Last week, Snapchat responded by requiring a phone number verification to use Find Friends and implementing a “SNAPTCHA,” their version of a CAPTCHA to catch bots. But within hours it was hacked and the break-in code was released. Smith also figured out a way to circumvent the added security, but for now, he’s keeping that code under wraps so it doesn’t get abused. “I’m not trying to make them enemies,” Smith says. “I just kinda want to work with them.”
He has no interest in working for the company, though, but he did do an interview over Google Hangouts for a programmer position that he says didn’t go well. “I thought it’d be neat to work for such an awesome company at that point,” he says. But now he’s disparaged by what he sees as a dismissal of suggestions that would benefit users.
“They’re not willing to go as far as they need to go to fix security,” he says, noting that if the app wants to implement the ironclad protection for its users he and others in the computer security world recommend, it will have to drop old versions of the app, therefore losing a slew of legacy users. The company’s refusal to do so is a misguided priority, he says.

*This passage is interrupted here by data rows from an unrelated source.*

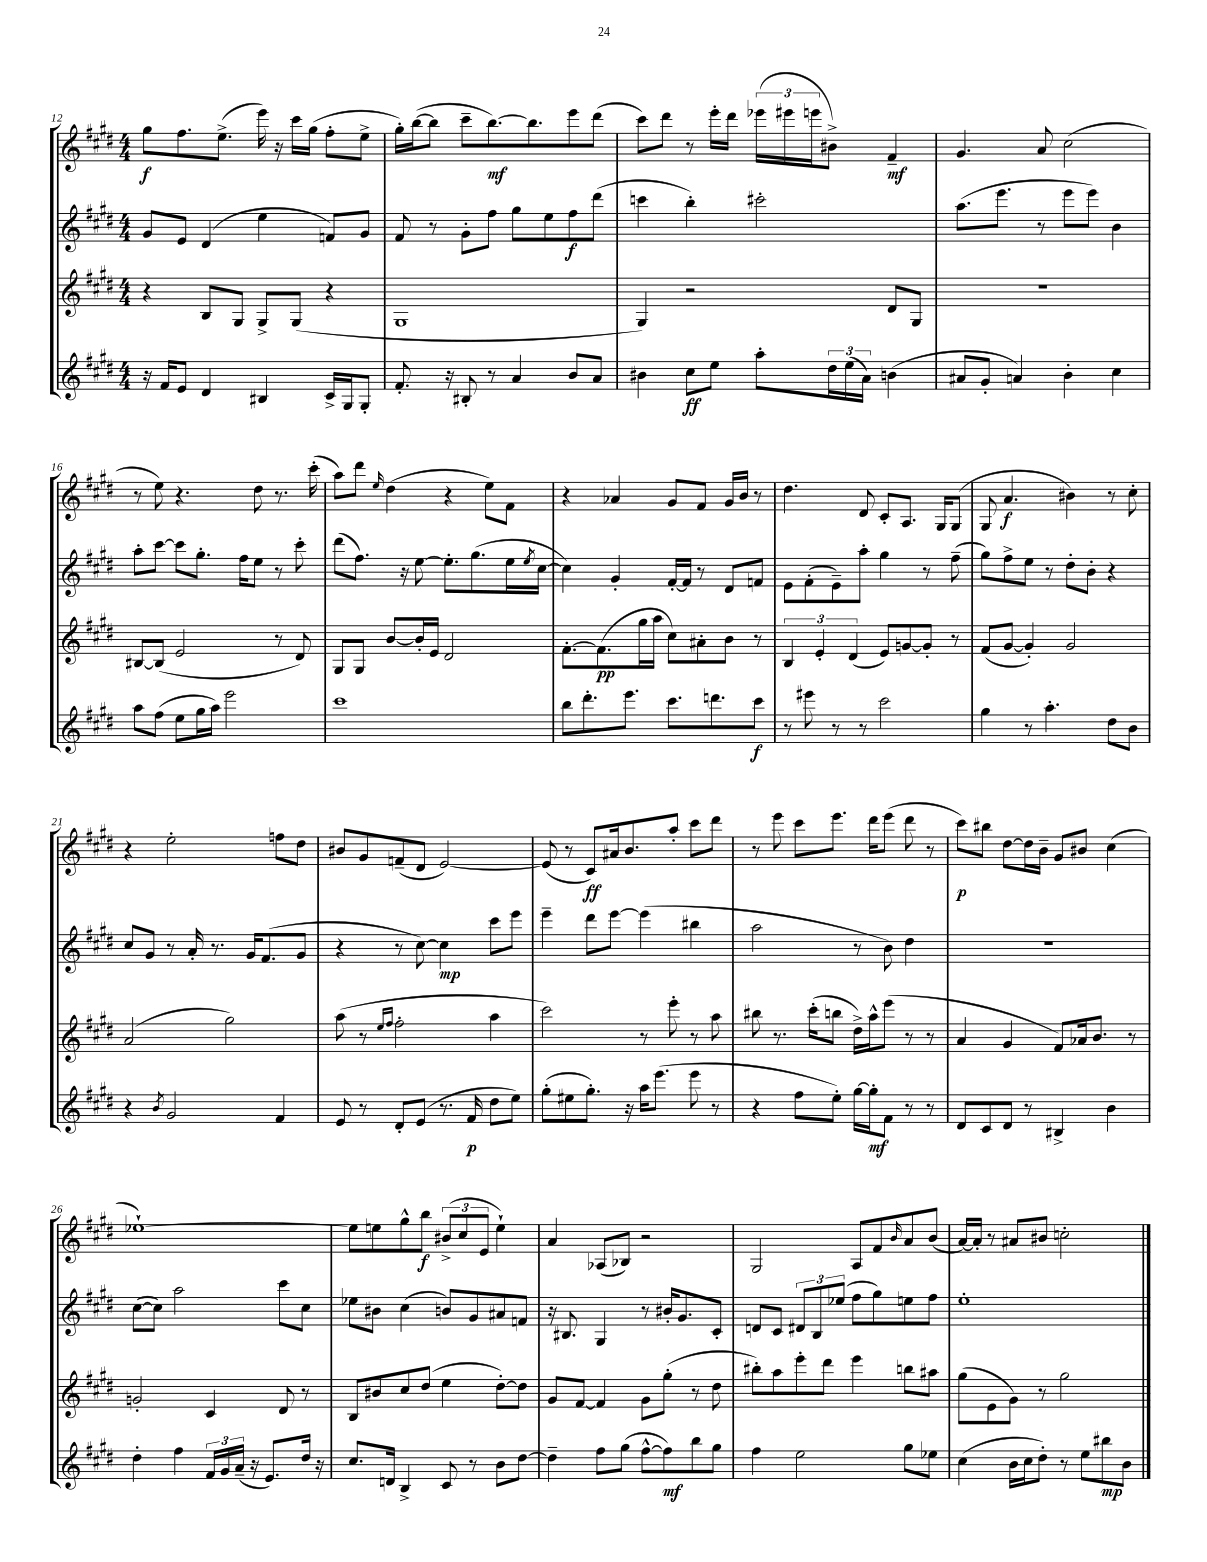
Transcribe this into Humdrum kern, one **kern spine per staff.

**kern	**kern	**kern	**kern
*staff4	*staff3	*staff2	*staff1
*clefG2	*clefG2	*clefG2	*clefG2
*k[f#c#g#d#]	*k[f#c#g#d#]	*k[f#c#g#d#]	*k[f#c#g#d#]
*M4/4	*M4/4	*M4/4	*M4/4
16r	4r	8g#	8gg#
16f#	.	.	.
8e	.	8e	8.ff#
4d#	8B	(4d#	.
.	.	.	(8.ee^
.	8G#	.	.
4B#	8G#^	4ee	16eee)
.	.	.	16r
.	(8G#	.	16ccc#
.	.	.	(16gg#
16c#^	4r	8f)	8ff#'
16G#	.	.	.
8G#'	.	8g#	8ee^
=	=	=	=
8.f#'	1G#	8f#	16gg#')
.	.	.	([16bb
.	.	8r	8bb]
16r	.	.	.
8B#'	.	8g#'	8ccc#~
8r	.	8ff#	[8.bb)
4a	.	8gg#	.
.	.	.	8.bb]
.	.	8ee	.
8b	.	8ff#	8eee
8a	.	(8ddd#	(8ddd#
=	=	=	=
4b#	4G#)	4ccc	8ccc#)
.	.	.	8ddd#
8cc#	2r	4bb')	8r
8ee	.	.	16eee'
.	.	.	16ddd#
8aa'	.	2ccc#'	(24eee-
.	.	.	24eee#
.	.	.	24eee
24dd#	.	.	8b#^)
(24ee	.	.	.
24a)	.	.	.
(4b	8d#	.	4f#~
.	8G#	.	.
=	=	=	=
8a#	1r	(8.aa	4.g#
8g#'	.	.	.
.	.	8.eee	.
4a)	.	.	.
.	.	8r	8a
4b'	.	8eee	(2cc#
.	.	8eee)	.
4cc#	.	4b	.
=	=	=	=
8aa	[8B#	8aa'	8r
(8ff#	(8B#]	[8ccc#	8ee)
8ee	2e	8ccc#]	4.r
16gg#	.	8.gg#'	.
16aa)	.	.	.
2eee	.	.	.
.	.	16ff#	.
.	.	8ee	8dd#
.	8r	8r	8.r
.	8d#)	8ccc#'	.
.	.	.	(16ccc#'
=	=	=	=
1ccc#	8G#	(8ddd#	8aa)
.	8G#	8.ff#)	8ddd#
.	.	.	16qqee
.	[8b	.	(4dd#
.	.	16r	.
.	16b']	[8ee	.
.	16e	.	.
.	2d#	8.ee']	4r
.	.	(8.gg#	.
.	.	.	8ee)
.	.	16ee	8f#
.	.	8qee	.
.	.	[16cc#	.
=	=	=	=
8bb	[8.f#'	4cc#])	4r
8.ddd#'	.	.	.
.	(8.f#]	.	.
.	.	4g#'	4a-
8.eee	.	.	.
.	16gg#	.	.
.	16aa	.	.
8.ccc#	8cc#)	[16f#'	8g#
.	.	16f#]	.
.	8a#'	8r	8f#
8.ddd	.	.	.
.	8b	8d#	16g#
.	.	.	16b
8ccc#	8r	8f	8r
=	=	=	=
8r	6B	8e	4.dd#
8eee#	.	(8f#'	.
.	6e'	.	.
8r	.	8e~)	.
.	(6d#	.	.
8r	.	8aa'	8d#
2ccc#	8e)	4gg#	8c#'
.	[8g	.	8.A
.	8g']	8r	.
.	.	.	16G#
.	8r	(8ff#~	(8G#
=	=	=	=
4gg#	(8f#	8gg#)	8G#
.	[8g#	8ff#^	4.a
8r	4g#'])	8ee	.
4.aa'	.	8r	.
.	2g#	8dd#'	4b#)
.	.	8b'	.
8dd#	.	4r	8r
8b	.	.	8cc#'
=	=	=	=
4r	(2a	8cc#	4r
.	.	8g#	.
8qb	.	.	.
2g#	.	8r	2ee'
.	.	16a'	.
.	.	8.r	.
.	2gg#)	.	.
.	.	16g#	.
.	.	(8.f#	.
4f#	.	.	8ff
.	.	8g#	8dd#
=	=	=	=
8e	(8aa	4r	8b#
8r	8r	.	8g#
.	16qqee	.	.
.	16qqff#	.	.
8d#'	2ff#'	8r	(8f~
(8e	.	[8cc#)	8d#
8.r	.	4cc#]	[2e)
16f#	.	.	.
8dd#	4aa	8ccc#	.
8ee)	.	8eee	.
=	=	=	=
(8gg#'	2ccc#)	4eee~	(8e]
8ee#	.	.	8r
8.gg#')	.	8ddd#	8c#)
.	.	[8eee	16a#
16r	.	.	8.b
16aa	8r	(4eee]	.
(8.eee	.	.	.
.	8eee'	.	8aa'
8eee	8r	4bb#	8ccc#
8r	8aa	.	8ddd#
=	=	=	=
4r	8bb#	2aa	8r
.	8.r	.	8eee
8ff#	.	.	8ccc#
.	(16ccc#'	.	.
8ee')	8bb	.	8.eee
[16gg#	16dd#^)	8r	.
16gg#']	16aa^^	.	16ddd#
8f#	(8eee	8b)	(8eee
8r	8r	4dd#	8ddd#
8r	8r	.	8r
=	=	=	=
8d#	4a	1r	8ccc#)
8c#	.	.	8bb#
8d#	4g#	.	[8dd#
8r	.	.	16dd#]
.	.	.	16b~
4B#^	8f#)	.	8g#
.	16a-	.	8b#
.	8.b	.	.
4b	.	.	(4cc#
.	8r	.	.
=	=	=	=
4dd#'	2g'	([8cc#	[1ee-`)
.	.	8cc#])	.
4ff#	.	2aa	.
24f#	4c#	.	.
24g#	.	.	.
(24a~	.	.	.
16r	.	.	.
8.e)	.	.	.
.	8d#	8ccc#	.
16dd#	8r	8cc#	.
16r	.	.	.
=	=	=	=
8.cc#	8B	8ee-	8ee-]
.	8b#	8b#	8ee
16d	.	.	.
4B^	8cc#	(4cc#	8gg#^^
.	(8dd#	.	8bb
8c#	4ee	8b)	(12b#^
.	.	.	12cc#
8r	.	8g#	.
.	.	.	12e
8b	[8dd#')	8a#	4ee`)
[8dd#	8dd#]	8f	.
=	=	=	=
4dd#~]	8g#	16r	4a
.	.	8.B#	.
.	[8f#	.	.
8ff#	4f#]	4G#	(8A-
(8gg#	.	.	8B-)
[8ff#^^	8g#	8r	2r
8ff#])	(8gg#'	16b#'	.
.	.	8.g#	.
8bb	8r	.	.
8gg#	8dd#	8c#'	.
=	=	=	=
4ff#	8bb#')	8d	2G#
.	8aa	8c#	.
2ee	8eee'	12d#	.
.	.	12B	.
.	8ddd#	.	.
.	.	(12ee-	.
.	4eee	8ff#	8A
.	.	8gg#)	8f#
.	.	.	16qqb
8gg#	8bb	8ee	8a
8ee-	8aa#	8ff#	(8b
=	=	=	=
(4cc#	(8gg#	1ee'	[16a)
.	.	.	16a']
.	8e	.	8r
16b	8g#)	.	8a#
16cc#	.	.	.
8dd#')	8r	.	8b#
8r	2gg#	.	2cc'
8ee	.	.	.
8bb#	.	.	.
8b	.	.	.
==	==	==	==
*-	*-	*-	*-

“We continue to make significant progress in our efforts to secure Snapchat,” Mary Ritti, a spokeswoman for Snapchat, said of the response to Smith’s findings. “For security reasons, we cannot provide detailed information on security countermeasures.”
Many large tech companies offer “bug bounties” for people who find flaws or weaknesses in their code. But not Snapchat. It’s something they’re apparently working on, Smith says Murphy recently told him. (Snapchat did not respond to a request to confirm this.)
“I doubt they will take any of the previous works by me or anyone else into consideration for bounties though,” Smith wrote in an email. “Too little, too late if you ask me.”
Apart from the phone number siphoning flaw, Smith is concerned about photo encryption, for which encryption keys are already published online. This means if a “man in the middle” attack occurred, in which a malicious hacker grabs information being sent between two users, and “someone intercepted a Snapchat being snapped, it would easily be decrypted” he says, calling the encryption “weak” and in need of a change.
For now, Smith will continue to test the strength of each patch Snapchat comes up with. And as the problems prevail, he’ll be pointing out issues. He also hopes to join forces with a few other security researchers to completely rebuild Snapchat with an entirely secure system and then posting the code to show them what they should be doing.
He hopes to go to Stanford and major in computer science, but for now he has to juggle homework with his online vigilante persona. “It costs me time, which is worth something I guess if you consider it has an effect on my grades,” he writes in an email. Luckily, he doesn’t have to try hard in AP Computer Science class, which he says his skills already surpass.
Meanwhile, in his high school hallways, the sophomore has become a bit of a celebrity. He has a slew of friend requests from people “who had no idea who I was” before the Snapchat notoriety. In the hallways he hears, “Congrats, that’s awesome, I hear you’re gonna be the next billionaire.”